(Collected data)
----------

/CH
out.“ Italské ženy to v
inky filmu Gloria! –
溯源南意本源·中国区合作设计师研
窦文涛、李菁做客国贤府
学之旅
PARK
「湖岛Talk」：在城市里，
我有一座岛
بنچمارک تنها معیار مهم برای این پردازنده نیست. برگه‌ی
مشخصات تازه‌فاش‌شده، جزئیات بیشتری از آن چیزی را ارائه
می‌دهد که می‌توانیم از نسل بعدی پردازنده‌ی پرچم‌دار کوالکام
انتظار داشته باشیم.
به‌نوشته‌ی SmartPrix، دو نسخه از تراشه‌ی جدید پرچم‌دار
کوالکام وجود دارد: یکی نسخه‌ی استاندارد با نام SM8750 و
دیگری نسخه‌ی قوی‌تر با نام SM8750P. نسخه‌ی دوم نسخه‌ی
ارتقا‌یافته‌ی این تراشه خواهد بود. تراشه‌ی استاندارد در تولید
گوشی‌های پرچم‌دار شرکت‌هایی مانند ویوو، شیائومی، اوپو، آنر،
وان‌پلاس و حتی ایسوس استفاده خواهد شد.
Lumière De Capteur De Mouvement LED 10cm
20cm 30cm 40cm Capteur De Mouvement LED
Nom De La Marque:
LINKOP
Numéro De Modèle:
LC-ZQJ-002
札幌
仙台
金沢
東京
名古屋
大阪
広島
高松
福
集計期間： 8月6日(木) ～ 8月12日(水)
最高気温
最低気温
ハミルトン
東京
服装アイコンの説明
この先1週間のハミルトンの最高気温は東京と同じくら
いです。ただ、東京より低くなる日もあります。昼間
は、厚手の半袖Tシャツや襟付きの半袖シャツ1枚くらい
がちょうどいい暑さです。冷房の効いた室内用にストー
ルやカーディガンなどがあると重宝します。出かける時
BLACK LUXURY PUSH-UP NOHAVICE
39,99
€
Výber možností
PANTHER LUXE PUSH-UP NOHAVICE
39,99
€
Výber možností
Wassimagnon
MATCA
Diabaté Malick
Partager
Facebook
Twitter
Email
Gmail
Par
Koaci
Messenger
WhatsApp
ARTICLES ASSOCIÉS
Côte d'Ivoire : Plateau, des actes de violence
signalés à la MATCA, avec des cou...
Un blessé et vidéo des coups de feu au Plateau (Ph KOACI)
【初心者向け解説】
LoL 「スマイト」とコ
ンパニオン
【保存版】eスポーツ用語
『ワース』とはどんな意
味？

----------

Rewrite every line of the data above, replacing "Výber možností" with "Pridať do košíka" wherever it appears and leaving everything else unchanged.

* **EXPECTED ANSWER**:
/CH
out.“ Italské ženy to v
inky filmu Gloria! –
溯源南意本源·中国区合作设计师研
窦文涛、李菁做客国贤府
学之旅
PARK
「湖岛Talk」：在城市里，
我有一座岛
بنچمارک تنها معیار مهم برای این پردازنده نیست. برگه‌ی
مشخصات تازه‌فاش‌شده، جزئیات بیشتری از آن چیزی را ارائه
می‌دهد که می‌توانیم از نسل بعدی پردازنده‌ی پرچم‌دار کوالکام
انتظار داشته باشیم.
به‌نوشته‌ی SmartPrix، دو نسخه از تراشه‌ی جدید پرچم‌دار
کوالکام وجود دارد: یکی نسخه‌ی استاندارد با نام SM8750 و
دیگری نسخه‌ی قوی‌تر با نام SM8750P. نسخه‌ی دوم نسخه‌ی
ارتقا‌یافته‌ی این تراشه خواهد بود. تراشه‌ی استاندارد در تولید
گوشی‌های پرچم‌دار شرکت‌هایی مانند ویوو، شیائومی، اوپو، آنر،
وان‌پلاس و حتی ایسوس استفاده خواهد شد.
Lumière De Capteur De Mouvement LED 10cm
20cm 30cm 40cm Capteur De Mouvement LED
Nom De La Marque:
LINKOP
Numéro De Modèle:
LC-ZQJ-002
札幌
仙台
金沢
東京
名古屋
大阪
広島
高松
福
集計期間： 8月6日(木) ～ 8月12日(水)
最高気温
最低気温
ハミルトン
東京
服装アイコンの説明
この先1週間のハミルトンの最高気温は東京と同じくら
いです。ただ、東京より低くなる日もあります。昼間
は、厚手の半袖Tシャツや襟付きの半袖シャツ1枚くらい
がちょうどいい暑さです。冷房の効いた室内用にストー
ルやカーディガンなどがあると重宝します。出かける時
BLACK LUXURY PUSH-UP NOHAVICE
39,99
€
Pridať do košíka
PANTHER LUXE PUSH-UP NOHAVICE
39,99
€
Pridať do košíka
Wassimagnon
MATCA
Diabaté Malick
Partager
Facebook
Twitter
Email
Gmail
Par
Koaci
Messenger
WhatsApp
ARTICLES ASSOCIÉS
Côte d'Ivoire : Plateau, des actes de violence
signalés à la MATCA, avec des cou...
Un blessé et vidéo des coups de feu au Plateau (Ph KOACI)
【初心者向け解説】
LoL 「スマイト」とコ
ンパニオン
【保存版】eスポーツ用語
『ワース』とはどんな意
味？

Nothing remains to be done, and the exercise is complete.